任务说明 –
请把下面所有行一字不差地照抄一遍，图片不要抄进去。

▶

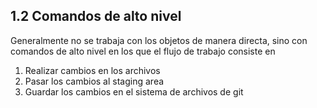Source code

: ## 1.2 Comandos de alto nivel

Generalmente no se trabaja con los objetos de manera directa, sino con
comandos de alto nivel en los que el flujo de trabajo consiste en

1.  Realizar cambios en los archivos
2.  Pasar los cambios al staging area
3.  Guardar los cambios en el sistema de archivos de git

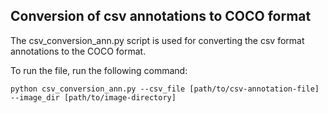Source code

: ## Conversion of csv annotations to COCO format
The csv_conversion_ann.py script is used for converting the csv format annotations to the COCO format.

To run the file, run the following command:

    python csv_conversion_ann.py --csv_file [path/to/csv-annotation-file] --image_dir [path/to/image-directory]
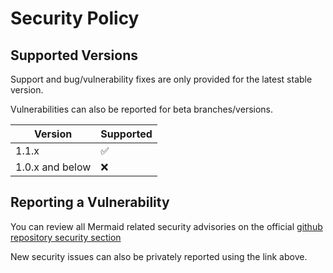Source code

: # Security Policy

## Supported Versions

Support and bug/vulnerability fixes are only provided for the latest stable version.

Vulnerabilities can also be reported for beta branches/versions.

| Version         | Supported          |
| --------------- | ------------------ |
| 1.1.x           | :white_check_mark: |
| 1.0.x and below | :x:                |

## Reporting a Vulnerability

You can review all Mermaid related security advisories on the official [github repository security section](https://github.com/damiencassu/mermaid/security)

New security issues can also be privately reported using the link above.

◀

练习结果 –
Source code

: ## 1.2 Comandos de alto nivel

Generalmente no se trabaja con los objetos de manera directa, sino con
comandos de alto nivel en los que el flujo de trabajo consiste en

1.  Realizar cambios en los archivos
2.  Pasar los cambios al staging area
3.  Guardar los cambios en el sistema de archivos de git

Source code

: ## Conversion of csv annotations to COCO format
The csv_conversion_ann.py script is used for converting the csv format annotations to the COCO format.

To run the file, run the following command:

    python csv_conversion_ann.py --csv_file [path/to/csv-annotation-file] --image_dir [path/to/image-directory]
Source code

: # Security Policy

## Supported Versions

Support and bug/vulnerability fixes are only provided for the latest stable version.

Vulnerabilities can also be reported for beta branches/versions.

| Version         | Supported          |
| --------------- | ------------------ |
| 1.1.x           | :white_check_mark: |
| 1.0.x and below | :x:                |

## Reporting a Vulnerability

You can review all Mermaid related security advisories on the official [github repository security section](https://github.com/damiencassu/mermaid/security)

New security issues can also be privately reported using the link above.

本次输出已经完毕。